Quirion is the head baker at Sweet Tooth, having learned from his mother who operated a bakery out of their home while he was growing up. But it was something more basic that inspired the two to open a bakery: A desire to get out of corporate life. Operating a bakery is no easy matter though: “I don’t know if anybody loves getting up at 2 o’clock in the morning six days a week,” says Quirion.
But running a bakery has its own rewards. “One of the things that Glenn and I said is that we want our bakery to be [a place where], when little kids are walking by, they smile. You’ll see the kids pointing. It’s hard to be in a bad mood when you come into a bakery. People are just generally very happy,” says Venter.
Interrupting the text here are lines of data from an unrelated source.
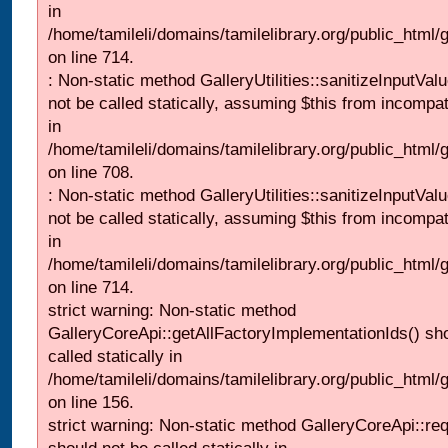
in
/home/tamileli/domains/tamilelibrary.org/public_html/
on line 714.
: Non-static method GalleryUtilities::sanitizeInputVal
not be called statically, assuming $this from incompat
in
/home/tamileli/domains/tamilelibrary.org/public_html/
on line 708.
: Non-static method GalleryUtilities::sanitizeInputVal
not be called statically, assuming $this from incompat
in
/home/tamileli/domains/tamilelibrary.org/public_html/
on line 714.
strict warning: Non-static method
GalleryCoreApi::getAllFactoryImplementationIds() sh
called statically in
/home/tamileli/domains/tamilelibrary.org/public_html/ga
on line 156.
strict warning: Non-static method GalleryCoreApi::re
They’d like to see the neighborhood bring in some more lifestyle businesses like their own, while still maintaining the flavor of the neighborhood as it’s always been. “One of the things that I hope that South Boston doesn’t become is like the South End, where it pushes all of the artists and families out,” says Venter. “I’m hoping that with the growth of South Boston we can maintain some of the local feel.”
Business seems to be thriving. Sweet Tooth now offers a wholesale business, caters benefits and has even made cakes for private celebrity events, the details of which they’re not allowed to share with a humble reporter eager to learn what kind of cake famous people might like. While wedding cakes may be a big seller, they do big business in children’s birthday cakes, too. The most requested kid icon currently gracing cakes? Justin Bieber, of course — but Barbie is a close second. There’s a reason she merits a spot in the window display.
The two have received requests for every kind of cake design. “I still don’t get or understand when people want sculpted cakes of their pets. How do you cut it? I always joke around and say, ‘Please don’t make it red velvet,’” says Venter.
While Sweet Tooth may be expanding into new locations, expect the two to be in Southie for some time to come.